House Democrats have also moved to restart a state program for distributing money to school districts for facilities projects — advancing a bill that would allow districts to apply for grants covering 75% of the cost of repair projects, with awards capped at $5 million. The program, which could get a vote as soon as next week, hasn’t been funded since 2016.
“We know it’s a first step,” Fiedler said, noting that schools’ capital needs likely total in the billions of dollars.
In Philadelphia, where the district’s capital needs have been estimated at $5 billion, Superintendent Tony B. Watlington Sr. said the district was undertaking 27 projects this summer, including increasing the number of air-conditioners and improving HVAC systems.
“It’s no secret that asbestos continues to be a problem in one of the nation’s oldest cities,” Watlington said, adding that the district was working to identify swing spaces for students at Frankford High School, which switched 900 students to virtual learning in April due to damaged asbestos and is expected to remain closed all next school year.

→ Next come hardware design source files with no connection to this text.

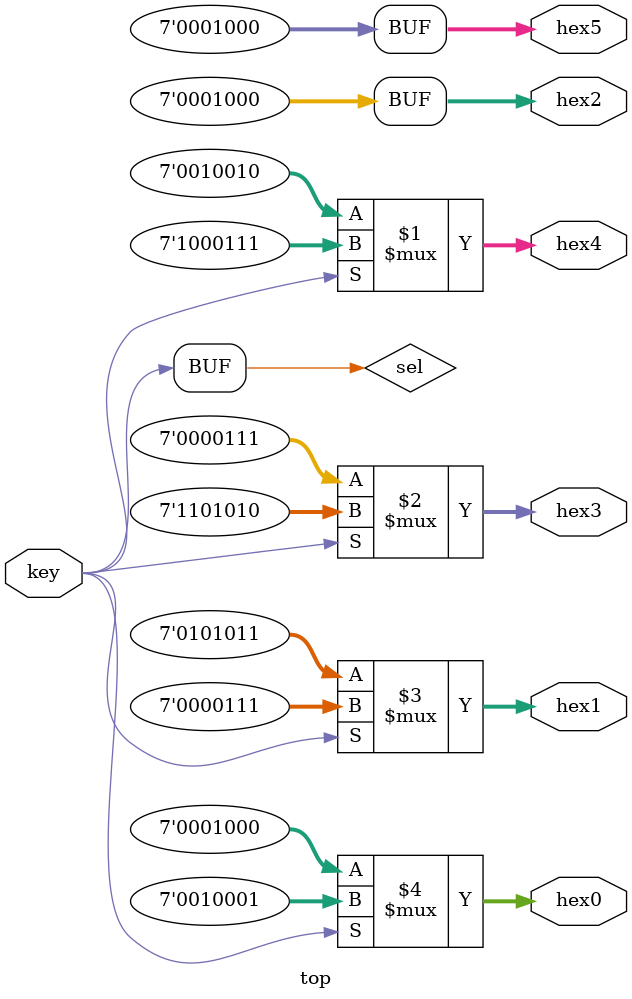
<source format=v>


module top
(
    input  [0:0] key,  // Buttons // Кнопки
    output [6:0] hex0, // Seven-segment display // индикатор
    output [6:0] hex1,
    output [6:0] hex2,
    output [6:0] hex3,
    output [6:0] hex4,
    output [6:0] hex5
);


    parameter [6:0] A = 7'b0001000,
                    L = 7'b1000111,
                    M = 7'b1101010,
                    N = 7'b0101011,
                    S = 7'b0010010,
                    T = 7'b0000111,
                    Y = 7'b0010001;

    wire sel = key [0];

    assign hex5 =       A;
    assign hex4 = sel ? L : S;
    assign hex3 = sel ? M : T;
    assign hex2 =       A;
    assign hex1 = sel ? T : N;
    assign hex0 = sel ? Y : A;

    // Alternative way
    
    // assign { hex5, hex4, hex3, hex2, hex1, hex0 } =
    //    sel ? { A, L, M, A, T, Y } : { A, S, T, A, N, A };

endmodule

</source>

The Frankford experience taught the district “we must have shovel-ready swing spaces ready to go,” Watlington said. He said the district was preparing a strategic plan that would identify “what should our 21st-century school facilities look like in Philadelphia.”
Jerry Jordan, president of the Philadelphia Federation of Teachers, said the conditions in Philadelphia wouldn’t be tolerated in whiter, wealthier school districts. A Commonwealth Court ruling in February found Pennsylvania’s school funding system unconstitutional, in part for depriving children in lower-wealth districts compared to more affluent peers.
“We are failing one of our most basic fundamental obligations as a society: keeping our students safe at school,” Jordan said. “We have to prove the worth of our children, and it’s outrageous.”
The disparities aren’t lost on students, said William Sax, a social studies teacher at South Philadelphia High School, who said he’s taught in classrooms where the heat doesn’t come on until noon. Students have taken the standardized Keystone Exams in the cold, wearing coats, he said.
“When you go into a facility that looks like something, you want to learn something,” Sax said. “When you go into a building that doesn’t look like anything, you know what people are saying about you.”